» **Supplied text**

______________________________

# Dang hurricane Gustav - Help!



## underdogg101 (Mar 20, 2008)

So, we are having to evacuate. We are going to leave all of our filters and such going, but power will probably go out. We have a 150 Gallon peacock (with some oddballs and labs and acei) tank with about 30 fish. Two questions?

How long can they make it without food?
How long can they make it without filtration?

They are all around 3 inches, except for about 3.

I am going to do a water change before we leave!


----------



## Nor Cal Cichlid (Oct 24, 2007)

Sorry about the situation, sounds real sh*tty. I wouldnt worry about the lack of filtration as much as the lack of oxygen. Yes the amonia will build but i think without oxygen that will get them first. I would by some batt. operated air pumps. I ran those for 2 days before when my power went out, and the batteries were still going. How long do you think you will have to be gone for.


----------



## Number6 (Mar 13, 2003)

lights and lids off, drop the water level a bit if you need to to avoid leapers and ideally, buy a battery powered air pump, mount it above the tank but as near as possible and drop an air stone in. If you can't, the fingers crossed and maximum air movement across the top of the tank is your best bet...

The filters should be disconnected IMHO and the filter media tossed into a bucket of water. I'd add an airstone from an air pump mounted above the water line to keep water moving until power loss...

NO FOOD. Don't be tempted... they can last without food. There was an interesting article in a cichlid mag about the aftermath of Katrina and some cichlids that lived through the ordeal in aquariums... so these are resilient fish, but food will just make things harder for them because of waste levels... hope some of this helps and truly sorry about where Gustav is headed... sux


----------



## Fish_Dude (Aug 13, 2006)

There is a good battery powered airpump from.. shoot, i forgot the company. It takes 2 d batteries.. and plugs into the wall. it only comes on if the power goes out!

And get GOOD batteries. Can't say how long it will last...

This won't do you much good, but I keep power inverters onhand... you won't be there so it won't help, but you can pick up a cheap car battery and use that to power filters for several hours.

When someone said drop water level.. not that much.... maybe an inch or two...

What do you have going in your favor? The time of year.. it's a shame that it's so hot, but it's better to lose power when it's 90 degrees than when it's 20! That happened to us with an ice storm in VA in 1997... a lot of people lost their fish.. but when Isabelle came through in 2003, losses weren't so bad(but some people lost power for weeks)

Best of luck!


----------



## plow (Feb 19, 2008)

they should ok without food, remember the females can hold for 3 weeks no problems without eating...

less food they get should be less stress on the bio load aswell.


----------



## underdogg101 (Mar 20, 2008)

Getting battery powered air pumps, I just don't have the option sadly. I am just going to have to leave. I am leaving it all on til the power dies and I am going to come home ASAP!!!!!!!!! When I get home if power is down, I will hook up a generator. Hoping I dont have to be gone for long.

Is it dumb that I am so attached to these fish?????? lol.

Thanks for all the support!

-Josh


----------



## Number6 (Mar 13, 2003)

______________________________

» **Material provided**
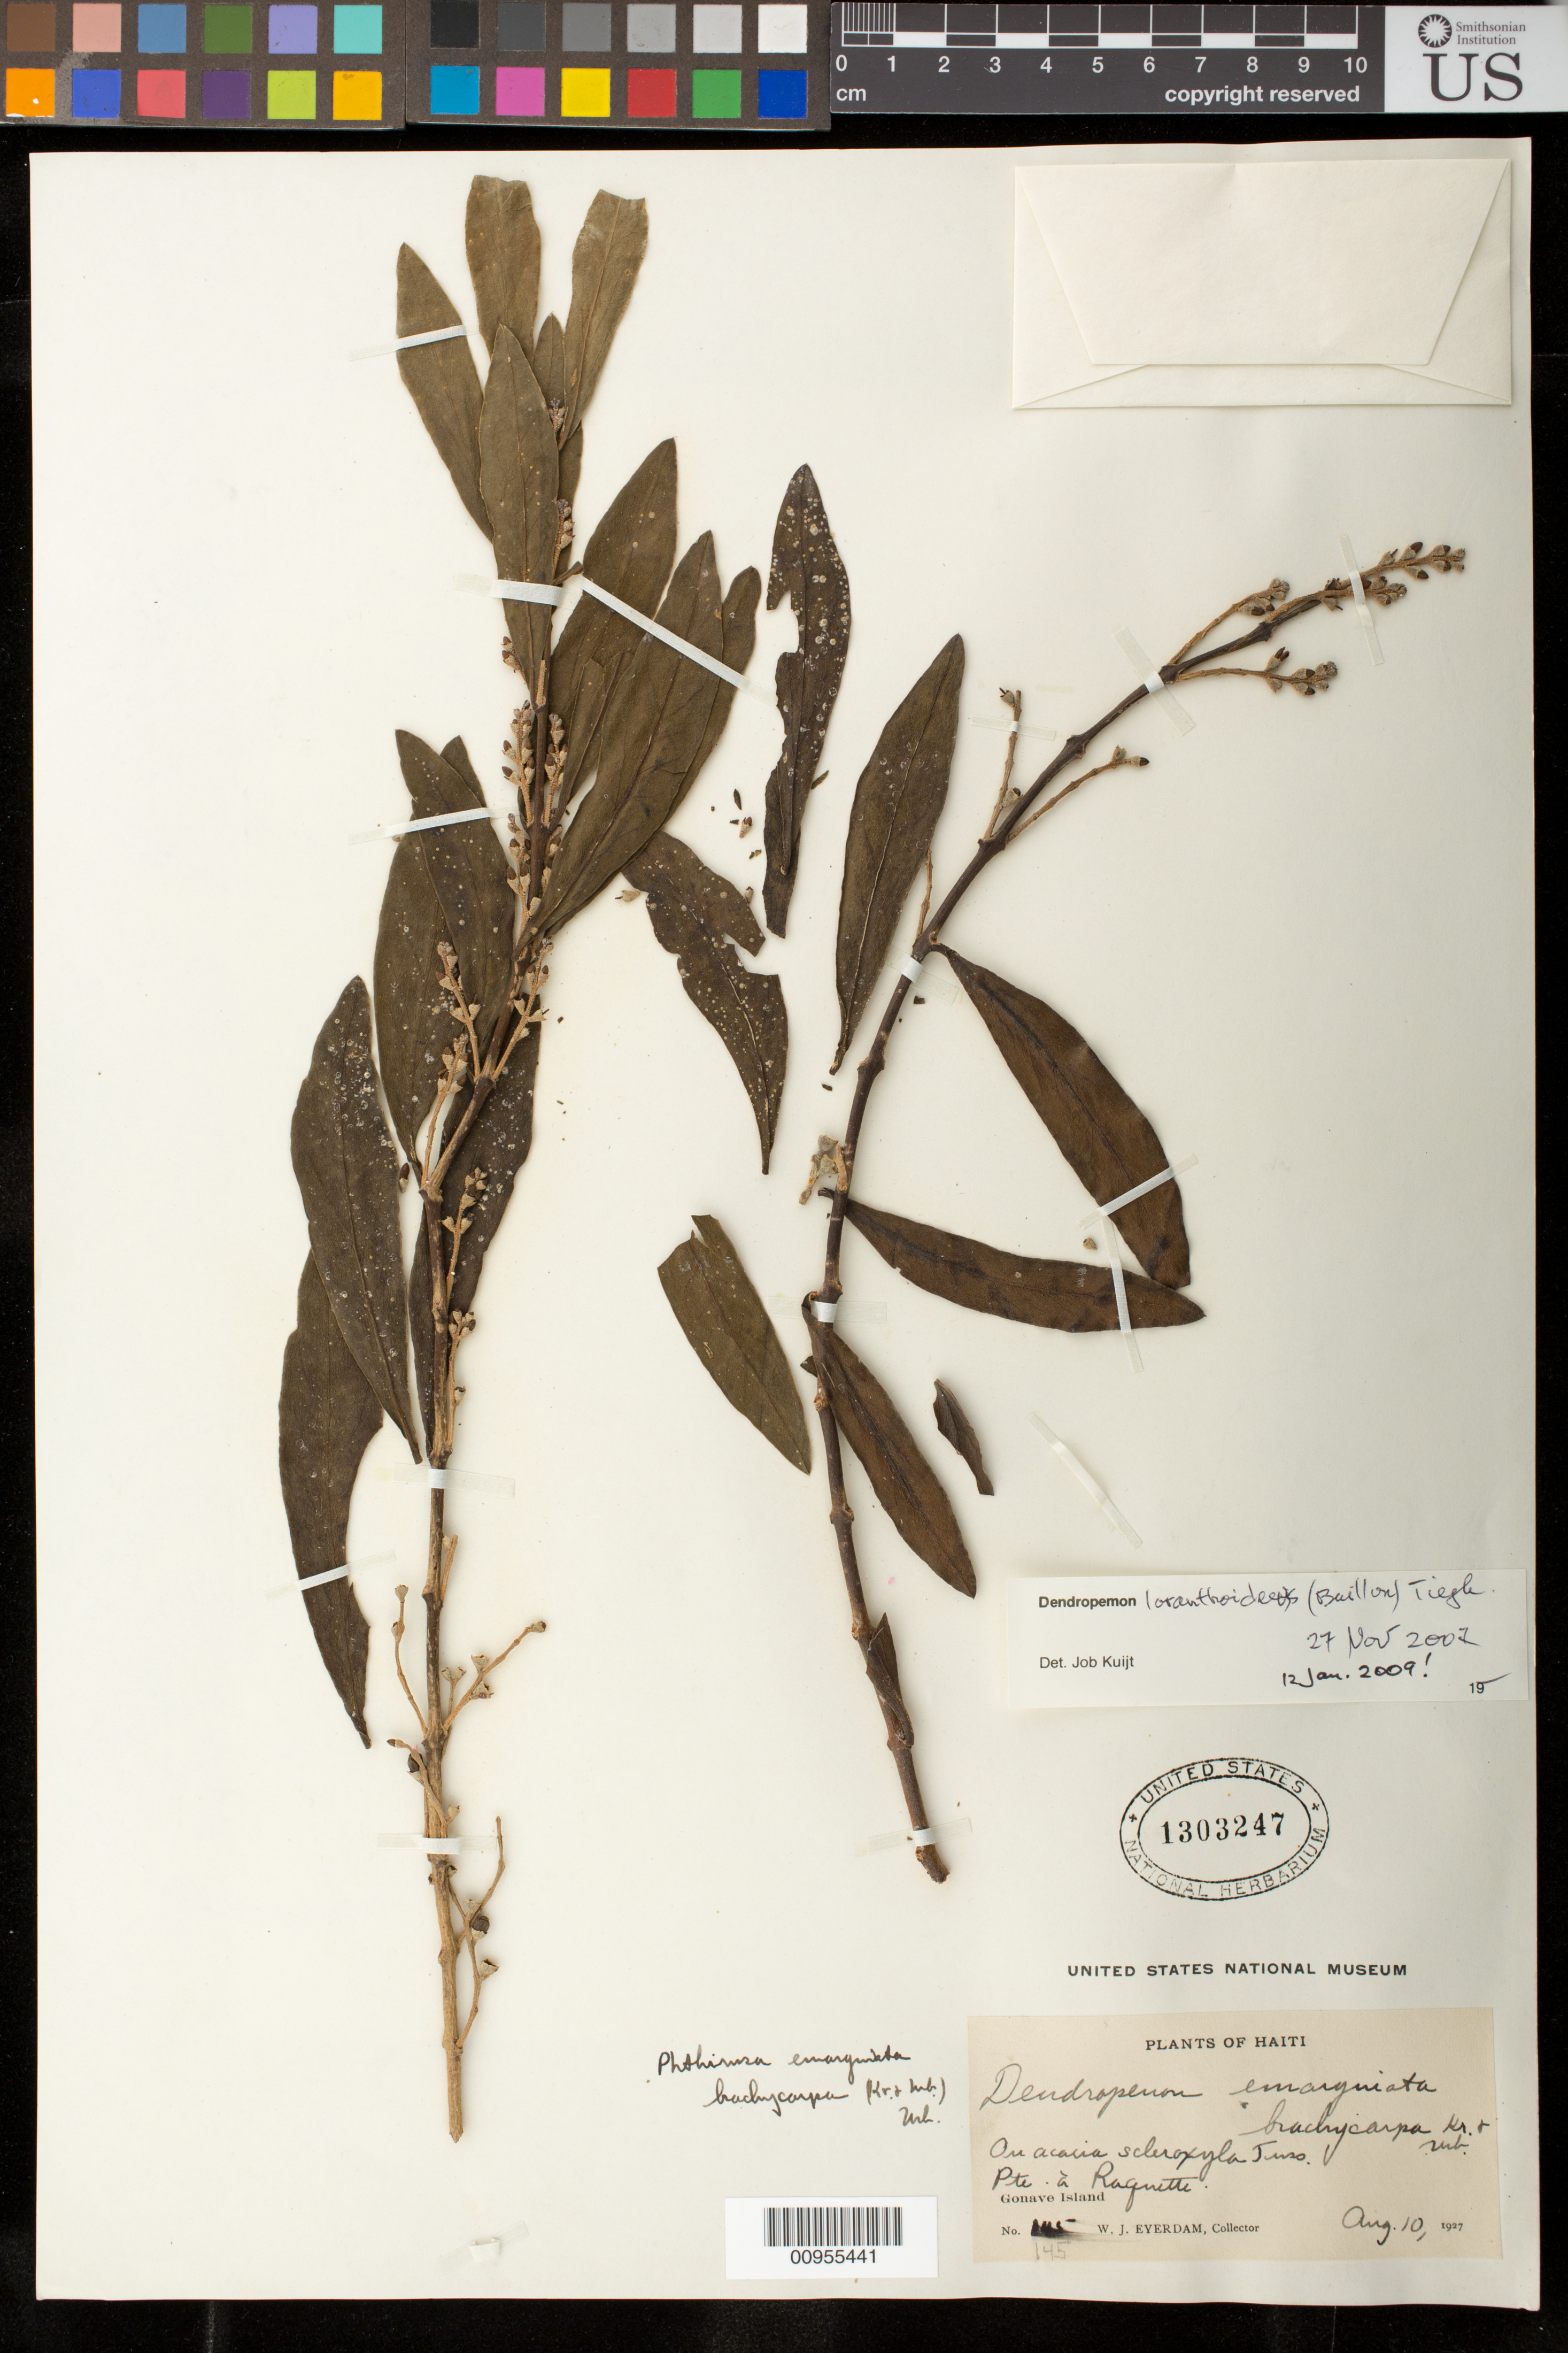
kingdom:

______________________________

» **Complete the following**
• a. Please answer these from the aquarium thread:
(i) How many gallons does the evacuating poster's tank hold?
(ii) For how long did Nor Cal Cichlid run battery-operated air pumps during an earlier power outage?
(iii) By how much does Fish_Dude say the water level should be dropped?
• b. In one to three sentences, explain why Number6 tells the poster in the aquarium thread not to feed the fish before evacuating.

» **The solutions**
• a.
(i) 150 gallons.
(ii) 2 days.
(iii) An inch or two.

• b. Number6 says the fish can last without food, since cichlids are resilient. Feeding them would only make things harder for them because of the waste it adds.